#### Task statement:
Exact copy, no pictures: take the lines of the listing below from the first through the one containing "19: (625, 191, 2.06)".

#### Dataset extract:
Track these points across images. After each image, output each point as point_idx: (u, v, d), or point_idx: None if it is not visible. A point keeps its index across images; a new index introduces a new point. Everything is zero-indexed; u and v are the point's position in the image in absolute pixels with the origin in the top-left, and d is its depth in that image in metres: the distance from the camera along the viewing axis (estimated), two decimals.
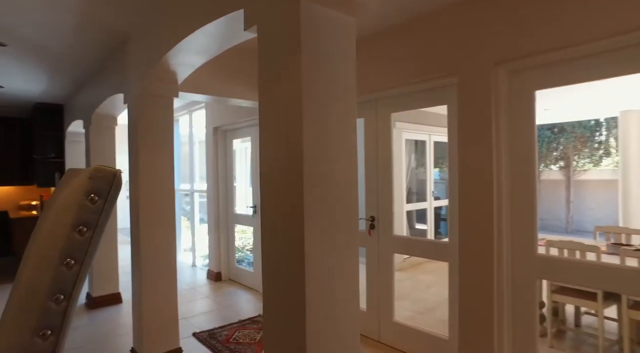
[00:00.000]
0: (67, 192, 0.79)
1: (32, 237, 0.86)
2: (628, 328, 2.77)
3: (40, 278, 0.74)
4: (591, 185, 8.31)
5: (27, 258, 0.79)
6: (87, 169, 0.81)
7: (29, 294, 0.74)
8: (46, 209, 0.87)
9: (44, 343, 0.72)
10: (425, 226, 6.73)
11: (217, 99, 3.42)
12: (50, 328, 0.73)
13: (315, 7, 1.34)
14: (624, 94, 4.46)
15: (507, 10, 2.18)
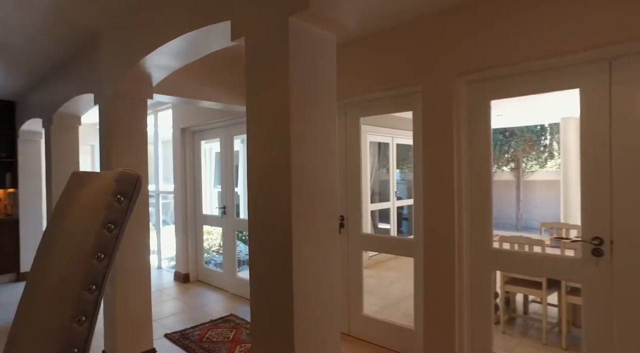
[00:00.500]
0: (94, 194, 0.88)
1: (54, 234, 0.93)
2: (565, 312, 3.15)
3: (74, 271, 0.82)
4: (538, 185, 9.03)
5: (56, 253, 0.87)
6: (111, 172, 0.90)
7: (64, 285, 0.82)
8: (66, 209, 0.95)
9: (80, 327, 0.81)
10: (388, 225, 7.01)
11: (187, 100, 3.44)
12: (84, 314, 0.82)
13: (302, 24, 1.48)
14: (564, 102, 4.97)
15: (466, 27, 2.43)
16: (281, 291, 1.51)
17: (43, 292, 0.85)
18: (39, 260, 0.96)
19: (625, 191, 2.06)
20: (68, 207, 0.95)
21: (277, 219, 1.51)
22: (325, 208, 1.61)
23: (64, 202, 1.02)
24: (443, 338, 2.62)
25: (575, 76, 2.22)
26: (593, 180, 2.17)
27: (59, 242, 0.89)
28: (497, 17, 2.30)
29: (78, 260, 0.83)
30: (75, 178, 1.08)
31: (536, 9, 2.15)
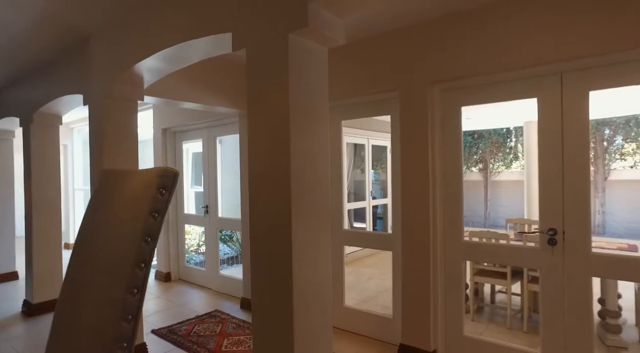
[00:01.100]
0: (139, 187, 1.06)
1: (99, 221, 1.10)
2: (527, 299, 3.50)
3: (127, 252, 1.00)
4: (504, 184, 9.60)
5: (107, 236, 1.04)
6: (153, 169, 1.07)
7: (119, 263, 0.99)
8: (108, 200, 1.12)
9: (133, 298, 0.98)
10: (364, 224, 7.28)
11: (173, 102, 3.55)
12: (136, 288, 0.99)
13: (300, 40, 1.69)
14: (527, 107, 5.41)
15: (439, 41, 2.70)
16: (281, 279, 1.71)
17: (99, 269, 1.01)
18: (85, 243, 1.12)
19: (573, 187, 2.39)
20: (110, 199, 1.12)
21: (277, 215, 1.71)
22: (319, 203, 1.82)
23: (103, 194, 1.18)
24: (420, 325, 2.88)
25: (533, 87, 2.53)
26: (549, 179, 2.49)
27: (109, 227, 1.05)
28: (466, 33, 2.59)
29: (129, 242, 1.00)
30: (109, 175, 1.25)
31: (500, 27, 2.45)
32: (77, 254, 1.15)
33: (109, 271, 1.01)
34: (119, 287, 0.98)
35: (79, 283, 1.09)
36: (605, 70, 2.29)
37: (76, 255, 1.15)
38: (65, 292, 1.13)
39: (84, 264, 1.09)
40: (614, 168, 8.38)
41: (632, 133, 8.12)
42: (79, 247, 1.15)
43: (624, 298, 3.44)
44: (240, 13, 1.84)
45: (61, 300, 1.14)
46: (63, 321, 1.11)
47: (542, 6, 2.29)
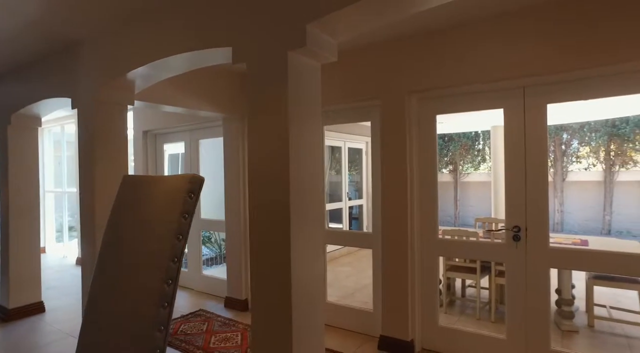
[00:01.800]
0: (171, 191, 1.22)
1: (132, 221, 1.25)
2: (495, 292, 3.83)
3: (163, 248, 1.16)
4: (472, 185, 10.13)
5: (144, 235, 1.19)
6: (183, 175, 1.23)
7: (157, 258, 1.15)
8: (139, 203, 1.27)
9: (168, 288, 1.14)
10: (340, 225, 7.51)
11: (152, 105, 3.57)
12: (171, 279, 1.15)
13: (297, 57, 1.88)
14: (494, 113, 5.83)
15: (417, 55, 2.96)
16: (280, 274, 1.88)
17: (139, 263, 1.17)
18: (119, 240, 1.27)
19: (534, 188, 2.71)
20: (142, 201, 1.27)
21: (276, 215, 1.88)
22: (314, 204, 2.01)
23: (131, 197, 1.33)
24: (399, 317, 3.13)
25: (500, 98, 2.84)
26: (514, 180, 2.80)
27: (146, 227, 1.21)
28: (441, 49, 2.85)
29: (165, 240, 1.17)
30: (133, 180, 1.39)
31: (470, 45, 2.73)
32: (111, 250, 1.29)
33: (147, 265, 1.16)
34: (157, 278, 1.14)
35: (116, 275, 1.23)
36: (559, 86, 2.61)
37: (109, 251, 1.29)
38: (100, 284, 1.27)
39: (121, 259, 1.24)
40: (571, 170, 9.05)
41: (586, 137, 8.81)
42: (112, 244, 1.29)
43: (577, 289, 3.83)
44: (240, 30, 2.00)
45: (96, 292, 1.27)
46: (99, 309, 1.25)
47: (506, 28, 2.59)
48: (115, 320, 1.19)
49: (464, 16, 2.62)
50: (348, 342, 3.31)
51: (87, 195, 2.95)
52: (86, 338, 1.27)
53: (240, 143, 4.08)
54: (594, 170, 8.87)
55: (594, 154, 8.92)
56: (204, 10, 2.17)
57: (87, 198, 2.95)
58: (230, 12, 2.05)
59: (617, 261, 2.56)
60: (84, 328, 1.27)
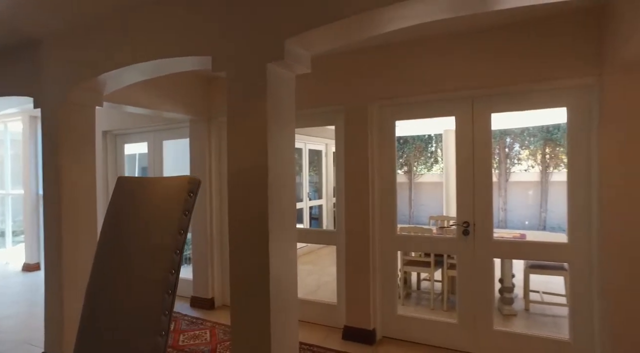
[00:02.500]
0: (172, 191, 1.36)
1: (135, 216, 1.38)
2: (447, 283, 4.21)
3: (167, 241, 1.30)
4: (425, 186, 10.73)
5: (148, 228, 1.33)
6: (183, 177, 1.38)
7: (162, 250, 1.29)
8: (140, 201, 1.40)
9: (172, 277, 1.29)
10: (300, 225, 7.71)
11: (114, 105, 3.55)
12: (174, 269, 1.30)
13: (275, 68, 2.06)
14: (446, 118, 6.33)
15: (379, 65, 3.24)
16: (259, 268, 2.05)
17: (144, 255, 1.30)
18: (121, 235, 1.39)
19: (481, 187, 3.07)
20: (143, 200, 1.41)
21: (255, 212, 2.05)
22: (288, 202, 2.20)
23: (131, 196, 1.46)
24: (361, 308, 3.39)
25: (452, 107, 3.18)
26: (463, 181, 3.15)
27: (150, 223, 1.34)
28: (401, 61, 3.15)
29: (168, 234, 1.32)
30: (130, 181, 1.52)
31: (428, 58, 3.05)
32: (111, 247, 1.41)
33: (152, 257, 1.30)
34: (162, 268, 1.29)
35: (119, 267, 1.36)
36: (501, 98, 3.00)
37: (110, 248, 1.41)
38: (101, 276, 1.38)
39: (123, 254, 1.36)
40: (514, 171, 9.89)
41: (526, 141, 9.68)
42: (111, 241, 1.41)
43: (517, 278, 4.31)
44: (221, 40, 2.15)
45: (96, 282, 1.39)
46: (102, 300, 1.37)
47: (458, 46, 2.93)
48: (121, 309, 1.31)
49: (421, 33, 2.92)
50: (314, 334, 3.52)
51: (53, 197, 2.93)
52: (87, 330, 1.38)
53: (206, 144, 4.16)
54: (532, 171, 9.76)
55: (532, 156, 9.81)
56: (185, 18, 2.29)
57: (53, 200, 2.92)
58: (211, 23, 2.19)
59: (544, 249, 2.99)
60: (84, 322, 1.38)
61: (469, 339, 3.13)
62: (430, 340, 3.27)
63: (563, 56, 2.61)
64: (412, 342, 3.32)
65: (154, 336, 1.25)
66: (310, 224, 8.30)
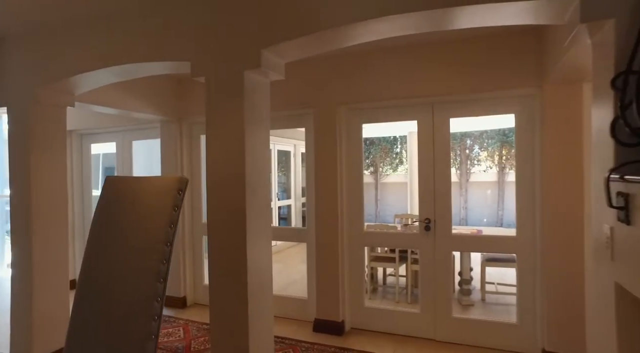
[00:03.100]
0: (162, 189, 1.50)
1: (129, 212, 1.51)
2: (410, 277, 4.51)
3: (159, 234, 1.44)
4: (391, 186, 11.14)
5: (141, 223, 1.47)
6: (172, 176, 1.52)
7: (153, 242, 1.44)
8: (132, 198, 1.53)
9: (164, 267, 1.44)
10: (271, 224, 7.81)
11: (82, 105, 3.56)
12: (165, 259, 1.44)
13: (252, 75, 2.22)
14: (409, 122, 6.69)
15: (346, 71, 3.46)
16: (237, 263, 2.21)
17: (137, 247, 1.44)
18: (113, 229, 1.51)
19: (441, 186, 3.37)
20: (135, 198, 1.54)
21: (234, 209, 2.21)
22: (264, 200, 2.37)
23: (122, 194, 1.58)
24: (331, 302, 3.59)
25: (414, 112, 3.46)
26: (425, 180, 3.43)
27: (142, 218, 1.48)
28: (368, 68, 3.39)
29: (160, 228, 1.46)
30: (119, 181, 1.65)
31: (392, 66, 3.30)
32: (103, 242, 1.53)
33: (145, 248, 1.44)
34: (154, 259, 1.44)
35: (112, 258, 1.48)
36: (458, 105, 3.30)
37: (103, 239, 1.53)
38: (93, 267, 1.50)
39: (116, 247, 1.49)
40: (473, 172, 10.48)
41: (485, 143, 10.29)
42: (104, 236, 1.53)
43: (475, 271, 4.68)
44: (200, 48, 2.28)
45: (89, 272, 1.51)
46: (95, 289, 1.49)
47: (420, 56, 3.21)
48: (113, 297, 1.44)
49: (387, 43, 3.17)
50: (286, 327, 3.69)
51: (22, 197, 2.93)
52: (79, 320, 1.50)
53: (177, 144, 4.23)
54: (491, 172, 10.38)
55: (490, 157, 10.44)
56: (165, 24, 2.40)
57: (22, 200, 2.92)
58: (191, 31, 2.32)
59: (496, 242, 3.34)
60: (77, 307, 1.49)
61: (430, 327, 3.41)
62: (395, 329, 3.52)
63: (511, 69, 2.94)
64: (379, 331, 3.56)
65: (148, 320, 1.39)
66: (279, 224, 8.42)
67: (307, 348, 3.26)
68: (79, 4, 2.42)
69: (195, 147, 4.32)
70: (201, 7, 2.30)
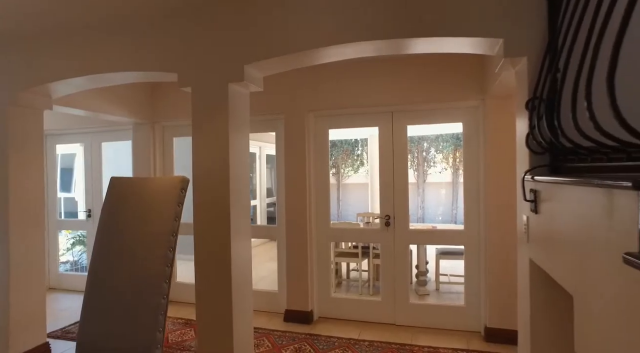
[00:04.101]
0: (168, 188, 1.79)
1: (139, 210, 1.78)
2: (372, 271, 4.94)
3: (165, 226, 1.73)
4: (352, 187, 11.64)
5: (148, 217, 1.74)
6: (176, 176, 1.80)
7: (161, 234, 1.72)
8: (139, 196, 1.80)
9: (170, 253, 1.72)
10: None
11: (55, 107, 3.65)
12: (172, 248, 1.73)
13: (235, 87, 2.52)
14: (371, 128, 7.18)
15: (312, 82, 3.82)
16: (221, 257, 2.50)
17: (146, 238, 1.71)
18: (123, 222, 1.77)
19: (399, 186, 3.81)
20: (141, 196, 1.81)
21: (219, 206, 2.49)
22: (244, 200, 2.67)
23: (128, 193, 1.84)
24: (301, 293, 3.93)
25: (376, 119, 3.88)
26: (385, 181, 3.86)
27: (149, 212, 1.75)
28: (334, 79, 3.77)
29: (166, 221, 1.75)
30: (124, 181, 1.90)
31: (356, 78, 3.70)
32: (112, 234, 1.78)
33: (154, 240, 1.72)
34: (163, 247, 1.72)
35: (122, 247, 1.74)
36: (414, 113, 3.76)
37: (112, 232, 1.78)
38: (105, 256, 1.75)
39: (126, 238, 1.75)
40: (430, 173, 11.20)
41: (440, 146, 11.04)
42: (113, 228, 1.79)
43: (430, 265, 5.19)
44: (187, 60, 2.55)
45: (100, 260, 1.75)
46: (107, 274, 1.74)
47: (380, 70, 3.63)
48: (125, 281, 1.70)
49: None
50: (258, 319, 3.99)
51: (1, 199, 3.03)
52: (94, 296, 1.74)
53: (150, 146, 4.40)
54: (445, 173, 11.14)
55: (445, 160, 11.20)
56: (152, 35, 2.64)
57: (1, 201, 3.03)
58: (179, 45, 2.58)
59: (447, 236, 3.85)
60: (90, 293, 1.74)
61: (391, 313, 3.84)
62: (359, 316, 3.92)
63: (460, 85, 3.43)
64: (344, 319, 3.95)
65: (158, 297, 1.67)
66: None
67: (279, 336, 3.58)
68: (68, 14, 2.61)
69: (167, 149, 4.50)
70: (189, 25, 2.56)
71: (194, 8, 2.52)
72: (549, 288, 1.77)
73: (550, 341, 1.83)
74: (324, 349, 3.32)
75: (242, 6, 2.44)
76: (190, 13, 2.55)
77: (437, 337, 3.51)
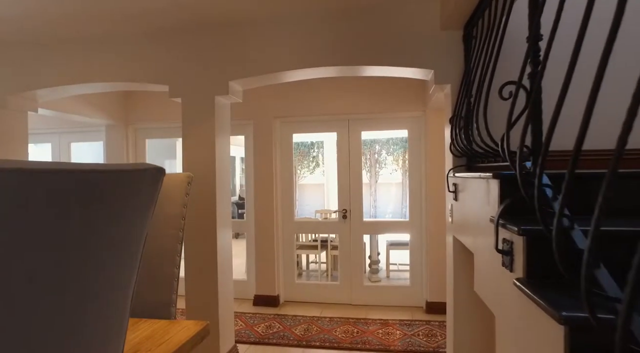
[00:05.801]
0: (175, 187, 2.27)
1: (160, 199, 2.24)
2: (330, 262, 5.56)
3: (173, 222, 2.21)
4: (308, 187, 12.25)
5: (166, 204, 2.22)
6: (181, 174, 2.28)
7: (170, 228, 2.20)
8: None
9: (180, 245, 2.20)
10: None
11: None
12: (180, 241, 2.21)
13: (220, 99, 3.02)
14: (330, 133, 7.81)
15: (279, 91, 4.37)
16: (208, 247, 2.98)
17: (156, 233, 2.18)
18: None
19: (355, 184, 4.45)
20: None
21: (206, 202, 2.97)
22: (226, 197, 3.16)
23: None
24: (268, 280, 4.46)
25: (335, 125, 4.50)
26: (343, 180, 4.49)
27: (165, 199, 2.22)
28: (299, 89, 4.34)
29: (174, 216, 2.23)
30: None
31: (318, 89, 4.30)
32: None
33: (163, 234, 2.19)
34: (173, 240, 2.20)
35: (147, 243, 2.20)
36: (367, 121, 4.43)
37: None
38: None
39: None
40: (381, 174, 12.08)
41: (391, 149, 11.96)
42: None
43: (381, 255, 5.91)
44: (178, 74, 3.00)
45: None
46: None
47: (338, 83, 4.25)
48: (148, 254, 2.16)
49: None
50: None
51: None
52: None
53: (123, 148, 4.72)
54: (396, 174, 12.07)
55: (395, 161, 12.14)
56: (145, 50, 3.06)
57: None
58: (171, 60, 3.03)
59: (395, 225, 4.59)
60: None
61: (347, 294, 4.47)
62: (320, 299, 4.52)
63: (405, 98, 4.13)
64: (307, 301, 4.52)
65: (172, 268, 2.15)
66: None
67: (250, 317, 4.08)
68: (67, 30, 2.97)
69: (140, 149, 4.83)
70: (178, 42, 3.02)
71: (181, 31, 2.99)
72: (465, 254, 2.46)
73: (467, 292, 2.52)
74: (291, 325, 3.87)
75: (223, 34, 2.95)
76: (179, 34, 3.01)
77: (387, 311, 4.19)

#### Exercise answer:
Track these points across images. After each image, output each point as point_idx: (u, v, d), or point_idx: None if it is not visible. A point keeps its index across images; a new index introduces a new point. Everything is zero-indexed; u and v are the point's position in the image in absolute pixels with the origin in the top-left, and d is its depth in that image in metres: the distance from the camera along the viewing axis (estimated), two decimals.
[00:00.000]
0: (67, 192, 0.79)
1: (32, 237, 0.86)
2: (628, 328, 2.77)
3: (40, 278, 0.74)
4: (591, 185, 8.31)
5: (27, 258, 0.79)
6: (87, 169, 0.81)
7: (29, 294, 0.74)
8: (46, 209, 0.87)
9: (44, 343, 0.72)
10: (425, 226, 6.73)
11: (217, 99, 3.42)
12: (50, 328, 0.73)
13: (315, 7, 1.34)
14: (624, 94, 4.46)
15: (507, 10, 2.18)
[00:00.500]
0: (94, 194, 0.88)
1: (54, 234, 0.93)
2: (565, 312, 3.15)
3: (74, 271, 0.82)
4: (538, 185, 9.03)
5: (56, 253, 0.87)
6: (111, 172, 0.90)
7: (64, 285, 0.82)
8: (66, 209, 0.95)
9: (80, 327, 0.81)
10: (388, 225, 7.01)
11: (187, 100, 3.44)
12: (84, 314, 0.82)
13: (302, 24, 1.48)
14: (564, 102, 4.97)
15: (466, 27, 2.43)
16: (281, 291, 1.51)
17: (43, 292, 0.85)
18: (39, 260, 0.96)
19: (625, 191, 2.06)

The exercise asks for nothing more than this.